Very recently, in Lissimore v Downing [2003], the judge dismissed Miss Lissimore’s claim on the ground that the supposed assurances could not hold up an estoppel claim because they did not communicate to specific property. However does this conclusion not put too heavy a load on such cases? Lissimore reminds us the vulnerability that lies in future for litigants pursuing remedies via proprietary estoppel. Though Miss Lissimorre was not a Mrs Burns due to the nonappearance of property and children together developed at the time of relationship. It will certainly be strange if partners form a home mutually, get going and then raise a family and reside together for long years without there being reasonably definite assurances being done as to the their future pecuniary protection?

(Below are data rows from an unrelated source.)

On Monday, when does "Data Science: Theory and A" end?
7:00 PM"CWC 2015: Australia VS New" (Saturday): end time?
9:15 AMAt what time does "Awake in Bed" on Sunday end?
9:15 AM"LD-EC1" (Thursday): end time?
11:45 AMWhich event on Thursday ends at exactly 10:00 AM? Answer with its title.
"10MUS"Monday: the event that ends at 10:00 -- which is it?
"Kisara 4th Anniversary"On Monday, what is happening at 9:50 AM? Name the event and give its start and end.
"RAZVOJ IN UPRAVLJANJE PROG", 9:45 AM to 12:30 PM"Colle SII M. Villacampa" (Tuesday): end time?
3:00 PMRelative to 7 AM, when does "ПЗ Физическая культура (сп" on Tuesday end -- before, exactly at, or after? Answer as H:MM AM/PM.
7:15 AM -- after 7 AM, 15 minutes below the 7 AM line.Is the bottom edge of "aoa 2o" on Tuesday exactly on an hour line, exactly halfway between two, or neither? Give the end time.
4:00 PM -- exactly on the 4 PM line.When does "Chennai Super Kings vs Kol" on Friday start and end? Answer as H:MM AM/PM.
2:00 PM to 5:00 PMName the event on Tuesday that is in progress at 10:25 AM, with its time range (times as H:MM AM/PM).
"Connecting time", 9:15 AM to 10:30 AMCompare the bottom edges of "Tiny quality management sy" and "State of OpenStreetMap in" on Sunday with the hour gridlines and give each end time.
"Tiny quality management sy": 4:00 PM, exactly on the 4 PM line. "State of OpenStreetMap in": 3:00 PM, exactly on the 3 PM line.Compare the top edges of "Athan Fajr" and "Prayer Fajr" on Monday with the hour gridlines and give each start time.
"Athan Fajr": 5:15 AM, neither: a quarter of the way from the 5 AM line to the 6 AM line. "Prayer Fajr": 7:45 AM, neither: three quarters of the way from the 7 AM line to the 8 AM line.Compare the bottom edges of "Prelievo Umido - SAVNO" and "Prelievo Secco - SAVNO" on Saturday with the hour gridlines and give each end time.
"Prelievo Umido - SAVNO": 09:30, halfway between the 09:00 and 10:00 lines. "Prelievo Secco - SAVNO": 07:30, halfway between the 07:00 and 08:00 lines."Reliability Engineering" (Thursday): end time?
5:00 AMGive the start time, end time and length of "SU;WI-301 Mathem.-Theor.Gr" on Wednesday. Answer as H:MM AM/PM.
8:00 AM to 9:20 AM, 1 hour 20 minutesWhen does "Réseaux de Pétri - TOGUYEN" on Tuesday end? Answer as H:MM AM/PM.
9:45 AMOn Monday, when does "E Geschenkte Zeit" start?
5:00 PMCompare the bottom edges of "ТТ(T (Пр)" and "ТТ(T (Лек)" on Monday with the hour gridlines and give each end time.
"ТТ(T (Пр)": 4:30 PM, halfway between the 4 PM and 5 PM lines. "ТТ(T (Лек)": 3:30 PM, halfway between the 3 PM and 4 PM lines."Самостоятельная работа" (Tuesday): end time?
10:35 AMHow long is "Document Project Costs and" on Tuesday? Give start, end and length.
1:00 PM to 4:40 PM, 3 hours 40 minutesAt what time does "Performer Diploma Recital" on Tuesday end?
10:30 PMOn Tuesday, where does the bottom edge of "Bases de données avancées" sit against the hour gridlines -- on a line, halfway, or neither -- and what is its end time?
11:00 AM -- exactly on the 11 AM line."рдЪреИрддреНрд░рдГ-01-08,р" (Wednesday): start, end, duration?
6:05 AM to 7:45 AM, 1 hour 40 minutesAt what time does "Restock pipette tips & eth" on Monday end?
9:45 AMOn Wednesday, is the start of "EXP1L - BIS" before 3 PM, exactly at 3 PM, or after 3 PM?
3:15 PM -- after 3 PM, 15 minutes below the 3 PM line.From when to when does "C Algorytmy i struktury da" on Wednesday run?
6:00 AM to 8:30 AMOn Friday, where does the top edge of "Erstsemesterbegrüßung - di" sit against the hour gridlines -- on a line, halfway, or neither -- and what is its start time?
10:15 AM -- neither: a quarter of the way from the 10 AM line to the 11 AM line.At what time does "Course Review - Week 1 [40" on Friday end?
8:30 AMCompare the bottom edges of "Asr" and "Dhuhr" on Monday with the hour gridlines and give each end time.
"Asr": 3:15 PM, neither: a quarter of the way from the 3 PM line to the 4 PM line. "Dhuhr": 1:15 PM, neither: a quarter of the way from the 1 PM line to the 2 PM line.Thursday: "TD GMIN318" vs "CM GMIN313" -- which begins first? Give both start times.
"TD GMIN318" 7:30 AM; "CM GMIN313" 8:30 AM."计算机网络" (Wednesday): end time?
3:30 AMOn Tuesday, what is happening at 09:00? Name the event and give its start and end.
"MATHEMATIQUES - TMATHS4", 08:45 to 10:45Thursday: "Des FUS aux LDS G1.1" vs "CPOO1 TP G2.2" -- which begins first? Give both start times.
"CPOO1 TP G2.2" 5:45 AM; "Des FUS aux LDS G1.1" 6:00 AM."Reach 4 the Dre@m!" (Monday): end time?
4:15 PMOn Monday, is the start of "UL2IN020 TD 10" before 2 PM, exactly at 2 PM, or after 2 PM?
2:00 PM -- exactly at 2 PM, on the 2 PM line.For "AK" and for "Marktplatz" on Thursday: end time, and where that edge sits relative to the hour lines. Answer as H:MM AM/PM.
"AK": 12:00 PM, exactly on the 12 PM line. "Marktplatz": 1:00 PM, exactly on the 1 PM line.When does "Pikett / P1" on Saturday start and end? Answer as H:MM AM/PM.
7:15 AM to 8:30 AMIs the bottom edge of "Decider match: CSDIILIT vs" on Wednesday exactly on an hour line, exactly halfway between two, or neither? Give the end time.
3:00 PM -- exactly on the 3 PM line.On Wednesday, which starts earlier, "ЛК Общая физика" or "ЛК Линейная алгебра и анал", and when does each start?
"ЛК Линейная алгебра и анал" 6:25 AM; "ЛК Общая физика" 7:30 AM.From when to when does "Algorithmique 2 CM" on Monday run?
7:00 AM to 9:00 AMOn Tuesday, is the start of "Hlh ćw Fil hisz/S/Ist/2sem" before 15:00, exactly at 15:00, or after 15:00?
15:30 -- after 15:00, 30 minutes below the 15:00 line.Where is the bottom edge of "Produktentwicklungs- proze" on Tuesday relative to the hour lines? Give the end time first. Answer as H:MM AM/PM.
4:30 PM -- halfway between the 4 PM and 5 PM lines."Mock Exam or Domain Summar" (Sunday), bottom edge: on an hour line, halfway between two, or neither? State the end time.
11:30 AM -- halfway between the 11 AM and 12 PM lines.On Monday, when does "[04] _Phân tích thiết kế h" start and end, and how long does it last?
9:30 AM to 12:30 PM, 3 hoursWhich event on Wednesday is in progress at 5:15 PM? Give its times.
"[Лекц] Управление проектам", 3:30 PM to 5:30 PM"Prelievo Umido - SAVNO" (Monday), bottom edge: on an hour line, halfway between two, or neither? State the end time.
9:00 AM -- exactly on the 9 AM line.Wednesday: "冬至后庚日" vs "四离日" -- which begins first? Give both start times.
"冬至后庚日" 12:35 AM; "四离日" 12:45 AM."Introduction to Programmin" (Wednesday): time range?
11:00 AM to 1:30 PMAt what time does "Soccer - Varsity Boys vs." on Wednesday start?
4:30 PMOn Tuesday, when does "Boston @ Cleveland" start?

Property-based family law is in the verge of modification. Of late, in Re P (A Child) [2003], the Court of Appeal approaching has indicated an eagerness to relax the boundaries of assistance in MCA 1973, Schedule 1 cases in relation to unmarried mothers though the centre grievance of Mrs Burns’ case continues. Each year that passes without development in this vicinity certainly witnesses enormous cases of unfairness with no remedy. The holy grail of constitutional modification has demonstrated indefinable. Undeniably the New Zealand practice proposes that continues development through judicial decision facilitates the reform for cohabitants. To lessen the unfairness in the present law, proprietary estoppel might work as a vehicle. The door is partly opened after Gillett though opening it further may not be easy according to Lissimore but cases like Jennings v Rice [2002] and Chan Pui Chun v Leug Kam Ho [2002] had supplemented to the force began by Gillett instead of slowing it down. Unquestionably additional transformation is not far away and an altered conclusion of Burns will be seen if it were to be decided today.